◆ Text passage:

+ + +

Loftus returns to slopes after motorcycle crash in September
December 21, 2018 | Lynchburg, Va.
Riding his motorcycle on Sept. 7, Liberty University junior Jeff Loftus was side-swiped by a taxi, flipping him off his bike and leaving him with injuries to his right knee, left ankle, and back.
"At the time, it felt like both of my legs were snapped in two," said Loftus, a second-year member of the Flames' ski team. "The doctors said it could have been a lot worse. If I wasn't wearing a helmet, I would have died."
He ended up with fractures but no ligament damage, so he did not need surgery but was confined to a wheelchair for five weeks. The accident displaced discs in his spine, exacerbating a back injury sustained while attempting a 1080-degree spin before a Big Air competition last February.
After the Sept. 7 crash, he couldn't put weight on his legs for more than a month and still experiences discomfort while standing or sitting. While his arms became stronger wheeling around campus to his mechanical engineering classes, he lost about 20 pounds from his 6-foot, 1-inch, 180-pound frame.

+ + +

◆ Entries supplied:
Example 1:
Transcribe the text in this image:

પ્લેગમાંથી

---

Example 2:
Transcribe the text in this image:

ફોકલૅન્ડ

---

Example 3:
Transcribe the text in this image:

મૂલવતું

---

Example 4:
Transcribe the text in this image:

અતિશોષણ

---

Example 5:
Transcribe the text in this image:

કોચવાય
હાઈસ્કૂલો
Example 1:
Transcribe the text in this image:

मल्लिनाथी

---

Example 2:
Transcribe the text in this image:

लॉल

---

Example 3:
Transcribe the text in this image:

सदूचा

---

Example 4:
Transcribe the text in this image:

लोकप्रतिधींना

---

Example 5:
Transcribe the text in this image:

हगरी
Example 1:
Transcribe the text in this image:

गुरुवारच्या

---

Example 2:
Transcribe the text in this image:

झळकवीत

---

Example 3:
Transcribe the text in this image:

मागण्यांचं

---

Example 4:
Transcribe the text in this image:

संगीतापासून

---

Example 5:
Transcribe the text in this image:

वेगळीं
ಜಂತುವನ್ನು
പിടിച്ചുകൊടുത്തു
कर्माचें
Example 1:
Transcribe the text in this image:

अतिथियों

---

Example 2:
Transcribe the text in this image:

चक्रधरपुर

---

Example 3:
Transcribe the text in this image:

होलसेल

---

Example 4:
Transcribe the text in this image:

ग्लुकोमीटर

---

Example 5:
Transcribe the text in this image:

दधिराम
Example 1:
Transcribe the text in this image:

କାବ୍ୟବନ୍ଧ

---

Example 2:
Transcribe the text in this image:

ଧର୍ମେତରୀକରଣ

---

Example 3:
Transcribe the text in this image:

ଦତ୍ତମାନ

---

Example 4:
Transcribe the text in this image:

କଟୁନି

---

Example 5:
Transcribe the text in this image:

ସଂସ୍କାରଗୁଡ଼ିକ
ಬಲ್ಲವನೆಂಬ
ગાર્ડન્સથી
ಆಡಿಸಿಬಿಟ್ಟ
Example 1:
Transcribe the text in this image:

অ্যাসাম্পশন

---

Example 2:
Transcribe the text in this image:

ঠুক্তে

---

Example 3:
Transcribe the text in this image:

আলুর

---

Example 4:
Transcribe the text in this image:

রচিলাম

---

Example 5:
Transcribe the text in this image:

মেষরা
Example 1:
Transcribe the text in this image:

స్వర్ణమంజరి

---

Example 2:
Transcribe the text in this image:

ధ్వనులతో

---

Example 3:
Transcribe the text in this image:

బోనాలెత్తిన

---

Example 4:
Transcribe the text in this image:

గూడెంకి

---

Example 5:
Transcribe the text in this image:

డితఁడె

+ + +

◆ Exercise requirements:
1 – Answer these questions from the Loftus article:
(a) What side-swiped Loftus on Sept. 7?
(b) For how long was he confined to a wheelchair?
(c) About how much weight did he lose?
2 – Set down everything in the Loftus article from "He ended up" down to "1-inch, 180-pound frame.", word for word.

◆ Replies:
1 –
(a) A taxi.
(b) Five weeks.
(c) About 20 pounds.

2 –
He ended up with fractures but no ligament damage, so he did not need surgery but was confined to a wheelchair for five weeks. The accident displaced discs in his spine, exacerbating a back injury sustained while attempting a 1080-degree spin before a Big Air competition last February.
After the Sept. 7 crash, he couldn't put weight on his legs for more than a month and still experiences discomfort while standing or sitting. While his arms became stronger wheeling around campus to his mechanical engineering classes, he lost about 20 pounds from his 6-foot, 1-inch, 180-pound frame.